Though the rabbis were not aware of Kitaj, they kindly accepted my recommendation.

Then a year or two later, Rabbi Howard Voss-Altman told me an amazing story. When a stranger showed up for a Shabbat morning service, Howard introduced himself and asked the fellow’s name. Fortunately, when the visitor said Kitaj, our senior rabbi recognized it. Then he took him into the Braude Library to show him the book about his late father.

Max, who had served as an Army medic, was a student at Brown’s Warren Alpert Medical School. Already married, he had at least one youngster.
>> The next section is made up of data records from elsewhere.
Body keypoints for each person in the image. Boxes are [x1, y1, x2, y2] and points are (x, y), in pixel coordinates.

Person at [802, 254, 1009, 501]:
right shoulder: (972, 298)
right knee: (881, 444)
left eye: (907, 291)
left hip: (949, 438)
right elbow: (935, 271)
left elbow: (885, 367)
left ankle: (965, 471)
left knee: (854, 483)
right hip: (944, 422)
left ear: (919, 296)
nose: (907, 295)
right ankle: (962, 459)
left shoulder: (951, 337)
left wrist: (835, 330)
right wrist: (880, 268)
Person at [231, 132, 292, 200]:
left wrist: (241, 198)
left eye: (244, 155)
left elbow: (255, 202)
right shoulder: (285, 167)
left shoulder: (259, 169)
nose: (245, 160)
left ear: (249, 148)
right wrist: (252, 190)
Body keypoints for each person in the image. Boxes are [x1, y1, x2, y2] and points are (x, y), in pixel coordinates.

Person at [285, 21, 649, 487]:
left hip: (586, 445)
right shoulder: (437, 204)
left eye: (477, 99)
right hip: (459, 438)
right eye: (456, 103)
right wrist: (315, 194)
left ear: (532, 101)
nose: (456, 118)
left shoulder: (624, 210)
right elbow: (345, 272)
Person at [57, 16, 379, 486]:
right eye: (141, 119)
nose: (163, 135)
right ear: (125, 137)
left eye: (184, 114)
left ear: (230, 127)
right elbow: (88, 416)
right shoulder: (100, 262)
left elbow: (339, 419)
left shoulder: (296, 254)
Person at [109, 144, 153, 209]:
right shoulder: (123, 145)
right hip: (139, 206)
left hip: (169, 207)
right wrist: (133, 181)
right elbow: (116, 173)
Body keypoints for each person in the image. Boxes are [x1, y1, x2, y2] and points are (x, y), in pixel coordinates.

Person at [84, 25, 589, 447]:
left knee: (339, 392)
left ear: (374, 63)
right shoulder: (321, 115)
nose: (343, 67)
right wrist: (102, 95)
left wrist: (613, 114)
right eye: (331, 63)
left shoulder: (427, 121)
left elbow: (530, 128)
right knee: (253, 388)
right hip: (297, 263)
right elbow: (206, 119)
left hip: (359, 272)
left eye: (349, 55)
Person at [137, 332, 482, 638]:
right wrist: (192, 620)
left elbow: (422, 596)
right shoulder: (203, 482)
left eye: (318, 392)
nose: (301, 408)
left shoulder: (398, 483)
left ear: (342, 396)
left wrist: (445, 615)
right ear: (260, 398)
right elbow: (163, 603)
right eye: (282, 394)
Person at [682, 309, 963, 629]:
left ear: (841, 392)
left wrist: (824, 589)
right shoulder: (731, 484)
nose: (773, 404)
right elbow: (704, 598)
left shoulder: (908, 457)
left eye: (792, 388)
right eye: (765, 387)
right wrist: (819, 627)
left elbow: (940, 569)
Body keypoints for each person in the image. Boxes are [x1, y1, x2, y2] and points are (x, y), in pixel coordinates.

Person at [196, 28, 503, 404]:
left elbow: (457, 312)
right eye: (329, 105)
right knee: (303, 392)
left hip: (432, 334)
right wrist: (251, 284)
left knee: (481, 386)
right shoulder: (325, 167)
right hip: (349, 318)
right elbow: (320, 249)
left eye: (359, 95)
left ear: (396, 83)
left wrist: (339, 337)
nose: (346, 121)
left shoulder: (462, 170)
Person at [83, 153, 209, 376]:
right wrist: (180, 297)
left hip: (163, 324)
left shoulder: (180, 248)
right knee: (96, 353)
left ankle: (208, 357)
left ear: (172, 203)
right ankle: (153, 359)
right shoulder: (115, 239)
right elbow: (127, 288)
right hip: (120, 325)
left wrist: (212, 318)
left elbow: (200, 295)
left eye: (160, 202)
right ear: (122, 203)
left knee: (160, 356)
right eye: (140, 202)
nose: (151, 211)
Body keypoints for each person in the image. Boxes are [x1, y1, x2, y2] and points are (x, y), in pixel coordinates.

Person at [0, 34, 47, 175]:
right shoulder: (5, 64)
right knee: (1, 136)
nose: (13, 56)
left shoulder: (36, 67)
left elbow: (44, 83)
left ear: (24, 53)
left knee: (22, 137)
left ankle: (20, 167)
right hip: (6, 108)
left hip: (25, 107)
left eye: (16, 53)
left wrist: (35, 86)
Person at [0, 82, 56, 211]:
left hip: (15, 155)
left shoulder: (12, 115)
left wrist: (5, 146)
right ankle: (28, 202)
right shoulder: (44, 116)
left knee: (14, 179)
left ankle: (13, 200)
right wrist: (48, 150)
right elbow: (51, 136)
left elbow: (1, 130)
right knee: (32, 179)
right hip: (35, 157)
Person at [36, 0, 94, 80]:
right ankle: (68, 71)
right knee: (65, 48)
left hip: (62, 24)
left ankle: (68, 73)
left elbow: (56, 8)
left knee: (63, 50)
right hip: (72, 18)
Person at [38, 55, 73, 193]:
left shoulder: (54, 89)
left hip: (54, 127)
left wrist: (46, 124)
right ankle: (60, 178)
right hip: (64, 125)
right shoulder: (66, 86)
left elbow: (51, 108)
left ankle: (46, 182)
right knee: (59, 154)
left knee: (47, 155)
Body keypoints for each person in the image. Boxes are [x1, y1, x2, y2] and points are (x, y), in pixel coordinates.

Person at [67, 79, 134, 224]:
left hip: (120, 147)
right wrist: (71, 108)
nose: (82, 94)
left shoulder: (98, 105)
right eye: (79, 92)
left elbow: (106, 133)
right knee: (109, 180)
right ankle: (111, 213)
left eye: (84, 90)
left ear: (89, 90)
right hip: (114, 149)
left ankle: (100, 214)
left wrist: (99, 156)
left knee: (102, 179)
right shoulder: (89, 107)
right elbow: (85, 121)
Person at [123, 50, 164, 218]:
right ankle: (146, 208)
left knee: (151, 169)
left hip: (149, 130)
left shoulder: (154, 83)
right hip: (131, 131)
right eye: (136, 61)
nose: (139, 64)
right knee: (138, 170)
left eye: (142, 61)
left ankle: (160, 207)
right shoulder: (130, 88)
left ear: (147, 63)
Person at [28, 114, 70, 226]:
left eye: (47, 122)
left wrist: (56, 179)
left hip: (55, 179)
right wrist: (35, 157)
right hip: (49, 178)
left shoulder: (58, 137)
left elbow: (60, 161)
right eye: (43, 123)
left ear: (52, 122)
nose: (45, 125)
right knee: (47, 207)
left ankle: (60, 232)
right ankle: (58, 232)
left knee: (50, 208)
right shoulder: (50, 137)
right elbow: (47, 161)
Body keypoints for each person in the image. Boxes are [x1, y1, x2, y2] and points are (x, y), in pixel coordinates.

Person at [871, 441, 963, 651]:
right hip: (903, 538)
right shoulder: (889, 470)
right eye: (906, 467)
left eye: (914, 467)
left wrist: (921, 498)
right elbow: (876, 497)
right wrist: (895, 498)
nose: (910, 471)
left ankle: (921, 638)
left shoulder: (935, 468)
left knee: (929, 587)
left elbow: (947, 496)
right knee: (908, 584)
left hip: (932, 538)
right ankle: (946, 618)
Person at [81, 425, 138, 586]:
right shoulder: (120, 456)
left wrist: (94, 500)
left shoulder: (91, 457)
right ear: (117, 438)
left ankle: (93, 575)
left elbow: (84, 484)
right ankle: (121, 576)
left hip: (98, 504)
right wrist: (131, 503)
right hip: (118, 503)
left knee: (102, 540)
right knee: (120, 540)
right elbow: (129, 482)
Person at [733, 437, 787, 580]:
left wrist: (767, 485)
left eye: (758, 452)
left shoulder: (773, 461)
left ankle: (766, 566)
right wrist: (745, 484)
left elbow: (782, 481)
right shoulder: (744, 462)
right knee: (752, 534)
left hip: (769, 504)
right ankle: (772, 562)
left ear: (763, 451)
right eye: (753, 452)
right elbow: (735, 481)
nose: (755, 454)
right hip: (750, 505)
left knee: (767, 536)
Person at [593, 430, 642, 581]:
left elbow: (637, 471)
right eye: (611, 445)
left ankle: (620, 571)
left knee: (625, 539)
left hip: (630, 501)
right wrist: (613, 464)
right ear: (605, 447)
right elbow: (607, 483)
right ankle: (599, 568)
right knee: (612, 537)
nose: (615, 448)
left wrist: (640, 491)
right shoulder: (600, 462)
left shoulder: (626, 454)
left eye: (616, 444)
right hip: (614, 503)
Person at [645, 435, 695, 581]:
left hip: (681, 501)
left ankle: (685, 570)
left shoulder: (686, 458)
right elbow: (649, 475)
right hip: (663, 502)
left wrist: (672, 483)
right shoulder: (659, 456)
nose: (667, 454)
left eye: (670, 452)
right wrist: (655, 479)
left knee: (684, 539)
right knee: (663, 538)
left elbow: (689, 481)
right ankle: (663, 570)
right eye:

Rabbi Howard did not write down Kitaj’s contact information, but I quickly contacted the medical school and obtained it.

Betsey and I were eager to invite the Kitaj family to our home. How many Rhode Islanders felt they were acquainted with his parents? Indeed, how many could claim a portrait painted by his deceased grandmother? I also so much wanted to share some stories.

During the worst of the COVID pandemic, however, Max was quite reluctant to visit. I extended a few more invitations, but following his graduation in 2021, the Kitaj family returned to Southern California, where Max could pursue further training in psychiatry. We wished each other well, sensing that a personal meeting would probably never occur.

So here was a Kitaj painting – not in London, New York City or Boston – but in Los Angeles, a city that means so much to the Goodwins and Kitajs. Its major image is a lighthouse, but it includes two mysterious, or phantasmagorical, creatures. The larger one, at the top, is a man’s head in profile; the smaller one, at the bottom, is a naked woman standing in a doorway.

It’s tempting, but perhaps foolish, to guess who or what these haunting figures represent. By contrast, the restaurant’s cheerful, outdoor sculpture by Robert Indiana had been so easy to embrace and discard.

GEORGE M. GOODWIN, of Providence, is the editor of Rhode Island Jewish Historical Notes.